Martha Roskowski, project manager of the Green Lane Project, gives as good a definition of a successful bike lane as any I’ve read.  Via Grid Chicago:

“It’s called the ‘ahh factor’.  You’re riding your bike through downtown Chicago, and you’re like, ‘Gotta be on it, gotta be an A-cyclist, gotta go fast’.  You’re a little bit nervous, ‘the light’s gonna turn, I gotta go, I’m gonna get run over, okay I made it’.  And then you get over to the Kinzie Street protected bike lane…’Ahhh, I made it’”.  Streets like those get people out on bikes, she declared.

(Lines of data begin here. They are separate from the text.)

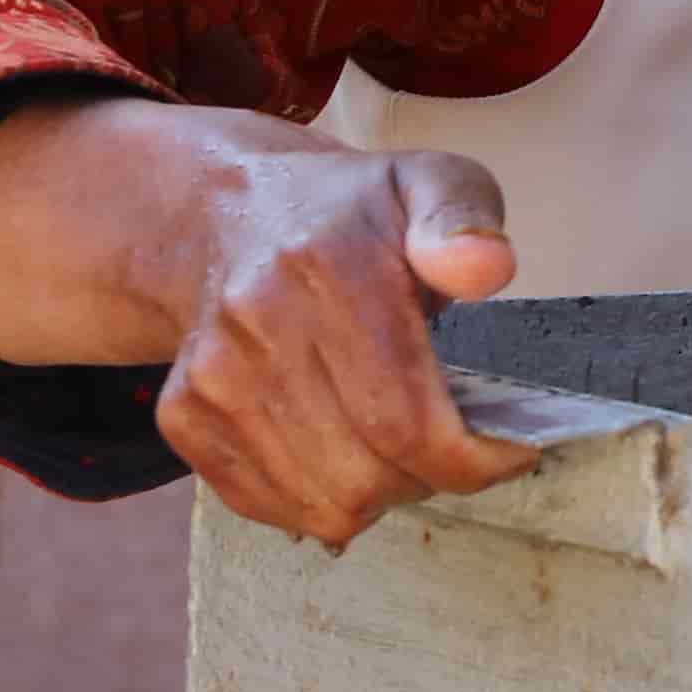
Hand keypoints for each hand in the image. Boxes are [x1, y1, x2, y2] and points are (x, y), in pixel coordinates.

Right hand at [0, 94, 549, 548]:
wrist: (228, 217)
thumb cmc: (347, 215)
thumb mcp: (424, 182)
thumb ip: (465, 215)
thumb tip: (485, 266)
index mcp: (324, 266)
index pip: (405, 418)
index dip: (472, 460)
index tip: (508, 451)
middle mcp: (254, 326)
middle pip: (366, 477)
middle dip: (429, 477)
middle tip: (448, 440)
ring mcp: (209, 379)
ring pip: (322, 507)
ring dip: (379, 494)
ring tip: (394, 443)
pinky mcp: (183, 419)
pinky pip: (272, 509)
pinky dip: (321, 499)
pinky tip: (339, 446)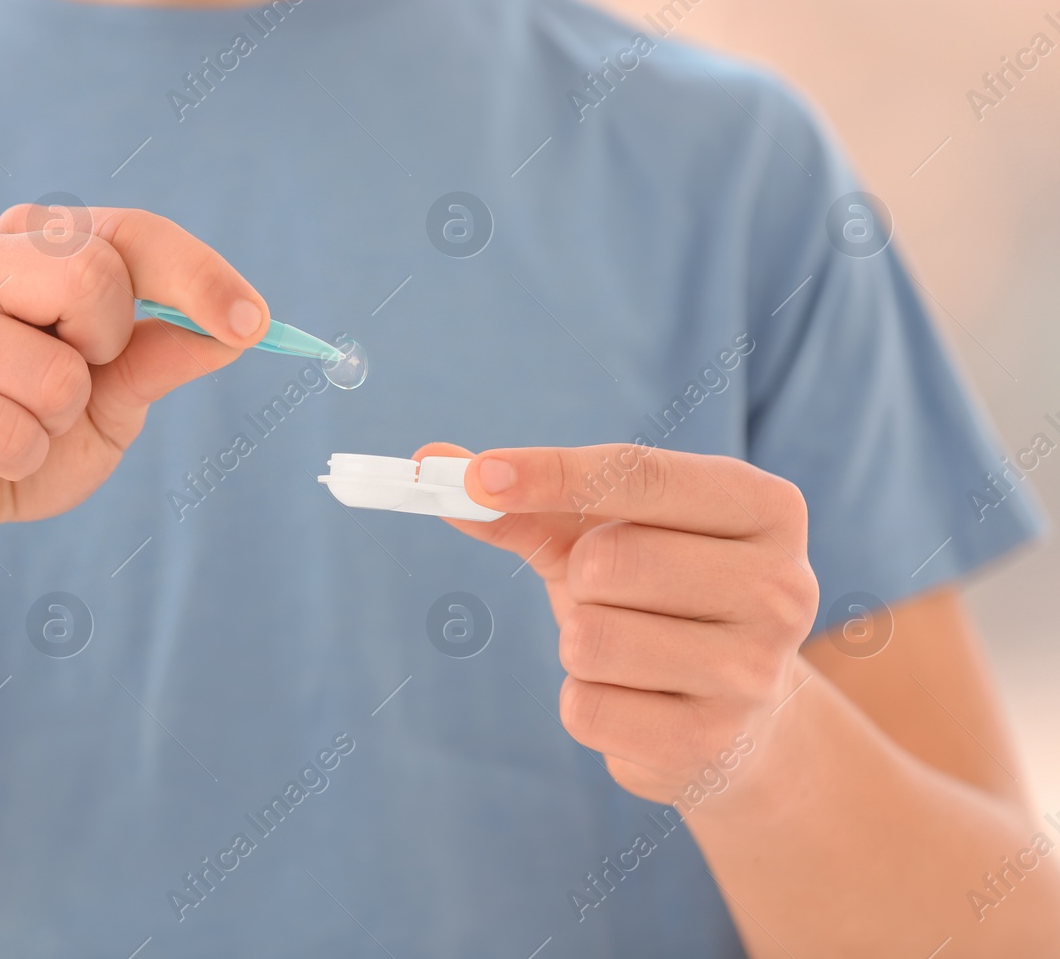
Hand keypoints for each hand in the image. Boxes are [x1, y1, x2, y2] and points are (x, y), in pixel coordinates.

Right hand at [0, 206, 268, 576]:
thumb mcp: (109, 399)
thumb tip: (234, 330)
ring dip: (56, 426)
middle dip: (107, 350)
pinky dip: (18, 465)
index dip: (199, 275)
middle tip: (70, 383)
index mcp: (24, 244)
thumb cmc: (19, 439)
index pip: (129, 233)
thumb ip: (161, 358)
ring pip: (58, 375)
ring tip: (11, 428)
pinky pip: (12, 436)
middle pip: (93, 275)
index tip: (254, 324)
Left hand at [413, 441, 819, 804]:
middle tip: (616, 596)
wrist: (739, 723)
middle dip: (581, 579)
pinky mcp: (710, 744)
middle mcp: (781, 585)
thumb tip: (429, 465)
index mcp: (766, 507)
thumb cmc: (661, 599)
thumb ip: (526, 500)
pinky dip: (586, 702)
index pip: (642, 474)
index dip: (550, 473)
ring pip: (588, 638)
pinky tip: (639, 703)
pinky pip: (584, 707)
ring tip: (632, 652)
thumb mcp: (605, 535)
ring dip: (580, 643)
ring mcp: (753, 672)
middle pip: (606, 560)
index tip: (474, 477)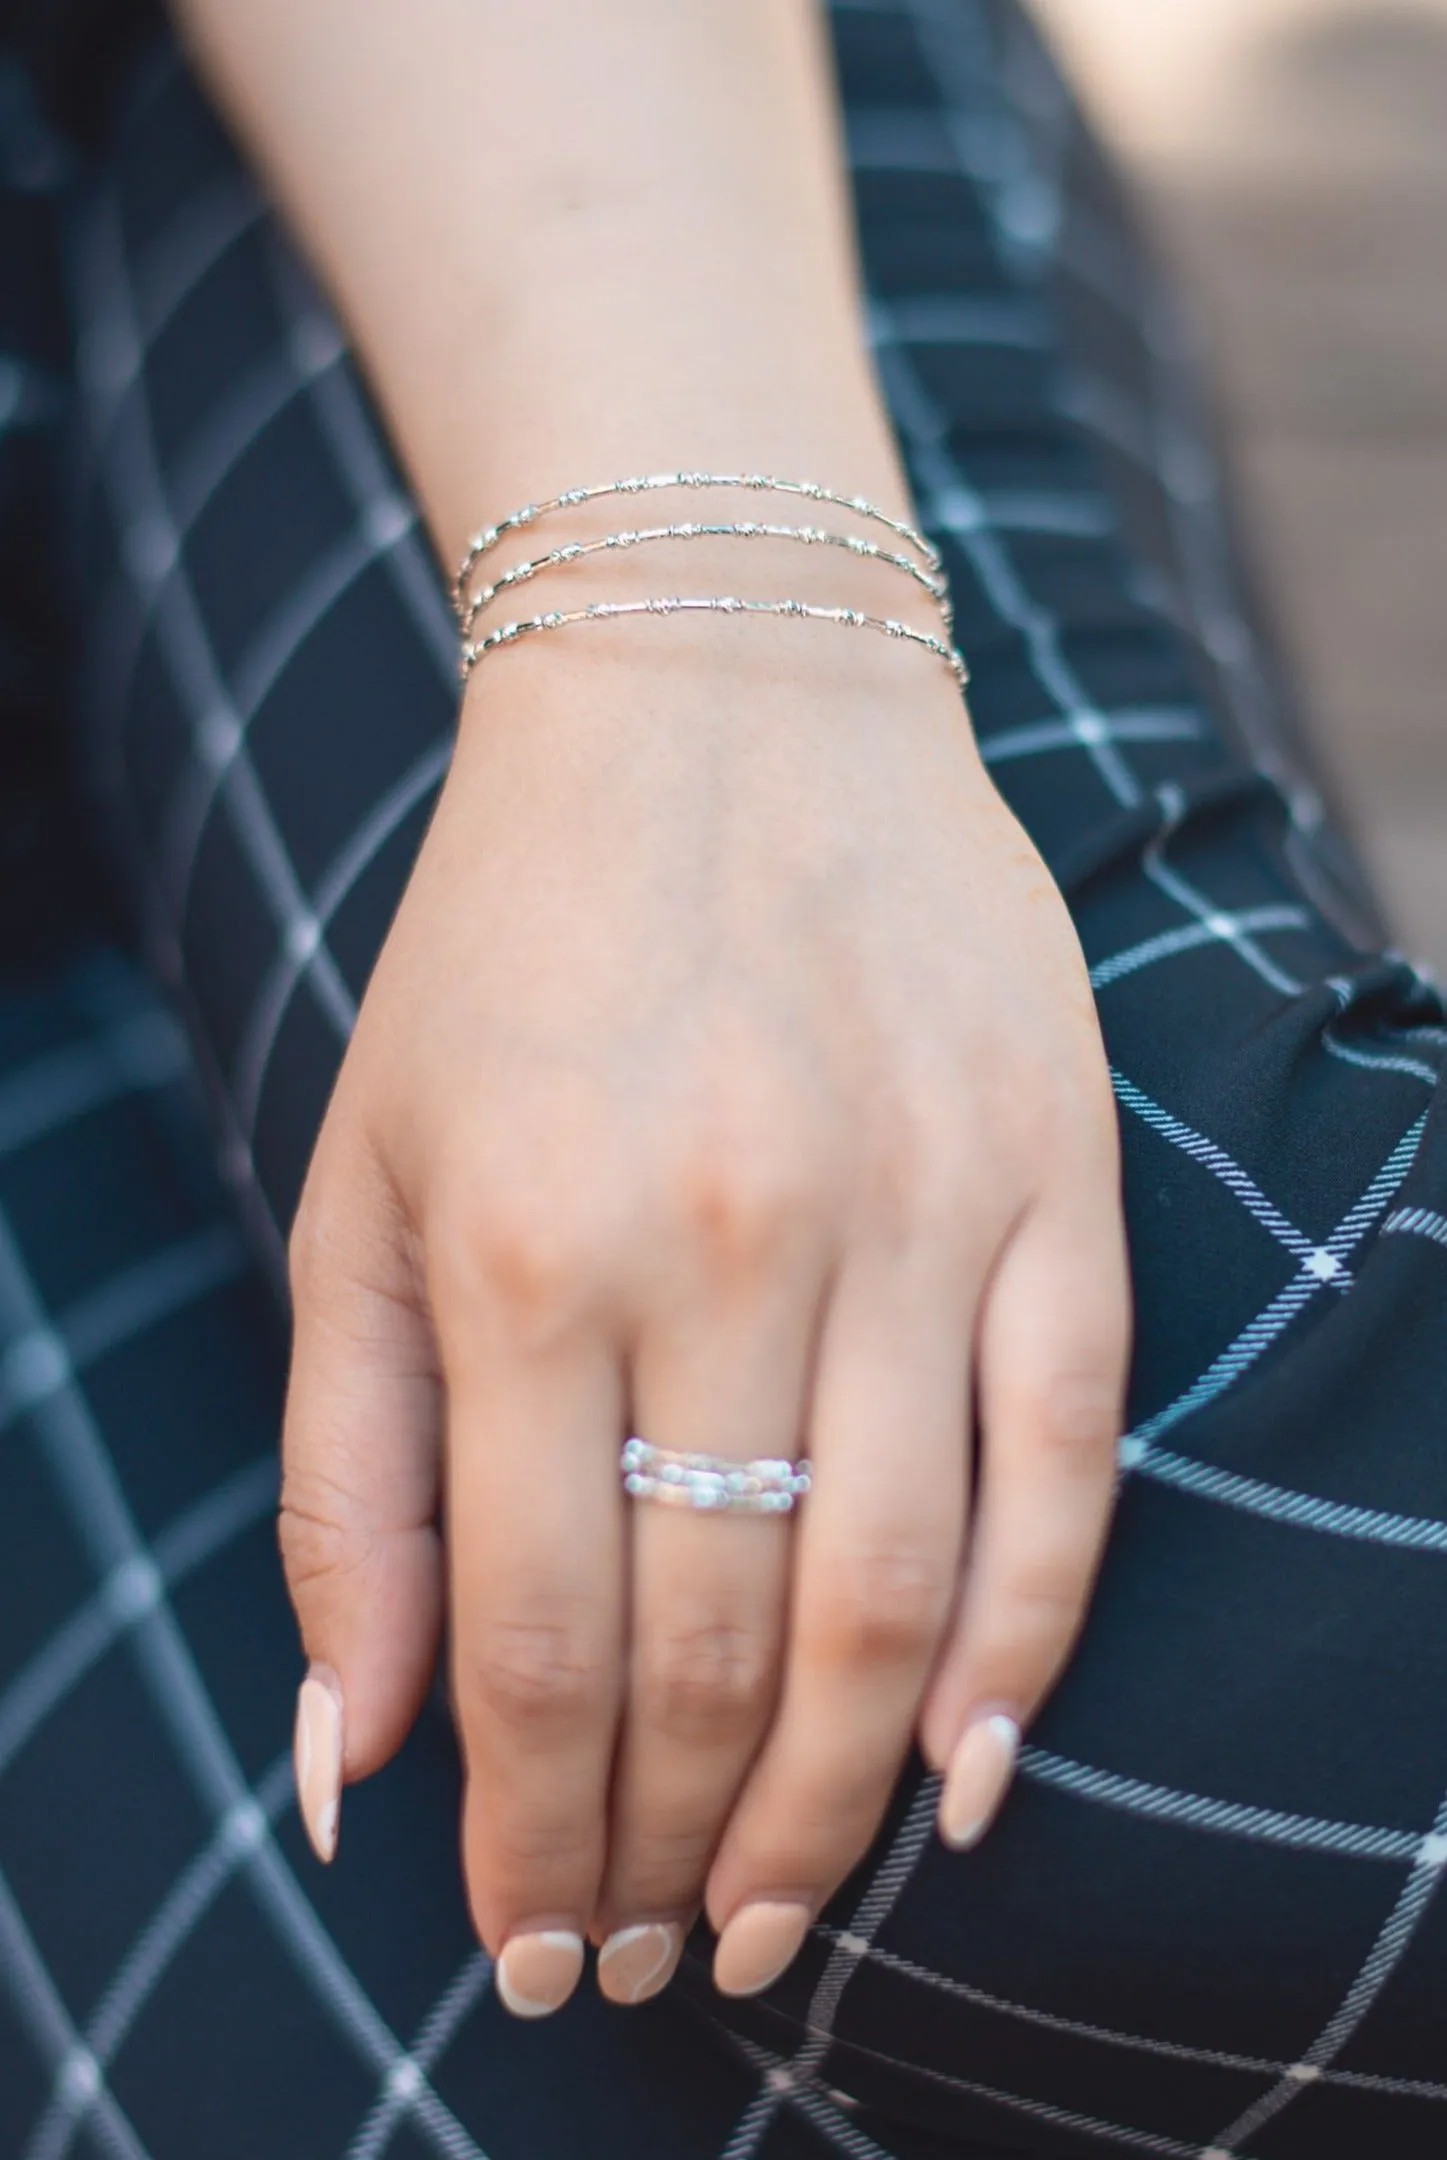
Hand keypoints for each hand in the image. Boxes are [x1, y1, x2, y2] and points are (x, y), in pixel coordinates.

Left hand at [280, 597, 1129, 2014]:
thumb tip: (348, 1762)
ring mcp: (911, 1209)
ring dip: (835, 1799)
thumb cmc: (506, 958)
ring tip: (778, 1913)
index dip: (530, 1834)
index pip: (537, 1638)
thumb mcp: (361, 1187)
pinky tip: (976, 1772)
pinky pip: (1066, 1455)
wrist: (719, 706)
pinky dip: (1034, 1638)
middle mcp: (727, 1244)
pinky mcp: (1048, 1175)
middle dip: (669, 1849)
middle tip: (654, 1964)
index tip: (531, 1947)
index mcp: (524, 1251)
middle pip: (716, 1646)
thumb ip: (349, 1475)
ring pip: (899, 1592)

This is exactly the feeling I have when I’m riding up Hudson Street and finally enter the 8th Avenue bike lane, when I reach the protected portion of Flushing Avenue, or when I turn onto the Manhattan Bridge after leaving the traffic at Jay Street during my morning commute.  It’s an especially noticeable sensation when I’m taking my daughter up to soccer in Prospect Park and I cross from Plaza Street onto Prospect Park West.

As I experienced in Amsterdam and Copenhagen, when a city builds that “Ahh factor” into all of its cycling infrastructure its citizens don’t even notice they’re feeling it anymore.